The sovereign debt crisis that has been most pronounced in Greece -- although it has spread to other nations -- has hurt the United States less through direct loss on investments in European government debt than it has through a loss of business, Bernanke said to members of the House panel on Government Oversight and Reform.
"The European Union accounts for roughly one-fifth of U.S. exports of goods and services. Not surprisingly, U.S. exports to Europe over the past two years have underperformed our exports to the rest of the world," Bernanke said.
"Weaker demand" from Europe has hurt U.S. companies, he said. The financial crisis has also put some strain on U.S. financial institutions. Moreover, he said, the crisis has undermined investor confidence.
Europe's financial troubles have indirectly led to "decreased stock prices … increased costs of issuing corporate debt, and reduced consumer and business confidence," he said.
However, 19 of the largest U.S. banks have just been assessed by regulators with what has commonly been called bank "stress tests."
"The results show that a significant majority of the largest U.S. banks would continue to meet supervisory expectations," in the event that the debt crisis in Europe continues or gets worse.

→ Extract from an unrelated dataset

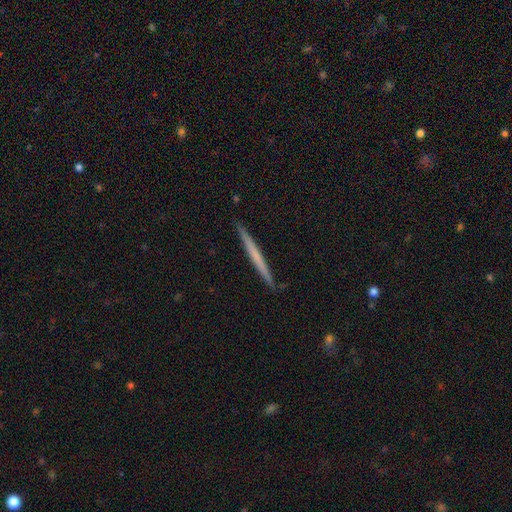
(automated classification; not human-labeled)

Bernanke praised the European Central Bank for relaxing collateral rules and reserve requirements to help banks in Europe to continue lending.
The U.S. central bank at its peak pumped $109 billion into the European financial crisis through extended swap line arrangements with several central banks in Europe.
"I would add that the swaps are very safe from the perspective of the Federal Reserve and the U.S. taxpayer," he said.